Although 150 watts is a fairly high power draw for an accelerator aimed at commodity cloud servers, the rationale is that the V100 is able to perform a lot more inferencing throughput per server than competing solutions, thus saving on overall datacenter costs. According to NVIDIA, just 33 nodes of P100-accelerated servers can inference 300 thousand images per second. They estimate that’s about 1/15 as many servers as would be needed by CPU-only machines.

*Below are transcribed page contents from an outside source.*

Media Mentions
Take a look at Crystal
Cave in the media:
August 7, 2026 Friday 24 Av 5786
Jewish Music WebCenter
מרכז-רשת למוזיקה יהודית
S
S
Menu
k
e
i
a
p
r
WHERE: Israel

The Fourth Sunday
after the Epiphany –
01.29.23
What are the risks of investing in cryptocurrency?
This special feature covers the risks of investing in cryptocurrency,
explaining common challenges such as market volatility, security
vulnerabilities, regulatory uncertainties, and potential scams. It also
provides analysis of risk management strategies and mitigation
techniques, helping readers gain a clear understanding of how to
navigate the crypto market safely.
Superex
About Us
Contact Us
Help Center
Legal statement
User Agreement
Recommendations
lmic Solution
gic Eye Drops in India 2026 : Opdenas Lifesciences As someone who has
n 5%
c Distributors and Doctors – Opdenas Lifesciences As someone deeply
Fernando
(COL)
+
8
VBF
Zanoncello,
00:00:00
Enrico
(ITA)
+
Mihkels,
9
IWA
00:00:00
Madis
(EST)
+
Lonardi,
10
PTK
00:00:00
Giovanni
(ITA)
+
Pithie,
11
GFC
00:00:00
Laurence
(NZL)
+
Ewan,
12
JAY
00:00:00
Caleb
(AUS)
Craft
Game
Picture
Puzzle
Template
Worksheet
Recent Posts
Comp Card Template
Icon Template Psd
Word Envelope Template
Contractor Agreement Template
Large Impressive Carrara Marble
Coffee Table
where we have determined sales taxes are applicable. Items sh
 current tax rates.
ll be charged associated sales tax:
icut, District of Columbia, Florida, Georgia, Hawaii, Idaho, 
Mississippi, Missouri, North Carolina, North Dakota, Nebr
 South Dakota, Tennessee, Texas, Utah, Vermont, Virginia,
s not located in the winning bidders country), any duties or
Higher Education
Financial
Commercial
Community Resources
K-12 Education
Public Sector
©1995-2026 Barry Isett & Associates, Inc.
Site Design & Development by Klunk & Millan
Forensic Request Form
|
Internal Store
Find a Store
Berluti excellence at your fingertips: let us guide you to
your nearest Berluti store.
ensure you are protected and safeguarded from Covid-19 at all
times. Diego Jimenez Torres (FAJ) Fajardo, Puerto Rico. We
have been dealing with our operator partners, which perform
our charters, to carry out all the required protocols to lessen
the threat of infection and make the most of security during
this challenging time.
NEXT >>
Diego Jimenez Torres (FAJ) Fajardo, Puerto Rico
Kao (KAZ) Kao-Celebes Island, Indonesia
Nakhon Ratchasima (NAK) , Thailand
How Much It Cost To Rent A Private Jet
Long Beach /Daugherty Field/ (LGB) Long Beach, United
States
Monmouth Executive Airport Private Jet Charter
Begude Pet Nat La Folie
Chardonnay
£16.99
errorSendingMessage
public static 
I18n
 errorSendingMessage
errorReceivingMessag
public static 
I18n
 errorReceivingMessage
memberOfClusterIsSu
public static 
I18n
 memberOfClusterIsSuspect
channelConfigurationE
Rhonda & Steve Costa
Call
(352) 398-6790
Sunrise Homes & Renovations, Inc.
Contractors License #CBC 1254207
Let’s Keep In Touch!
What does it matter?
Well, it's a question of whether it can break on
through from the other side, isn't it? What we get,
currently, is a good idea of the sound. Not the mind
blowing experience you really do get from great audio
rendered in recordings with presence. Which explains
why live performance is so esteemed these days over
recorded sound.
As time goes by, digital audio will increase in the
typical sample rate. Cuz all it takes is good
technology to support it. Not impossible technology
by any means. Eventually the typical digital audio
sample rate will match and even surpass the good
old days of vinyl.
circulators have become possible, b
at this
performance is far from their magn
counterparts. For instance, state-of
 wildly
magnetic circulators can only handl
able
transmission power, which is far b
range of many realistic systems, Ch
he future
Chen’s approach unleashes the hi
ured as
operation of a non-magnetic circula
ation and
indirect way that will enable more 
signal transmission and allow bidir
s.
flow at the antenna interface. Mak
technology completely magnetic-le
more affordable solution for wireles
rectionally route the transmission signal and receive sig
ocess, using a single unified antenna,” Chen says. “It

Inferencing, though, is increasingly using more specialized hardware to maximize performance and minimize power usage. Microsoft, for example, is employing FPGAs for this task, while Google has turned to its own custom-built Tensor Processing Unit (TPU). Additional purpose-built solutions from the likes of Graphcore and Intel/Nervana are also in the works. Whether low-power V100s can compete in this environment remains to be seen, but at least for the time being, NVIDIA seems to be wagering that offering more powerful deep learning silicon, which can serve both training and inferencing, will win the day. And given the nearly insatiable demand for both these days, that could be a smart bet.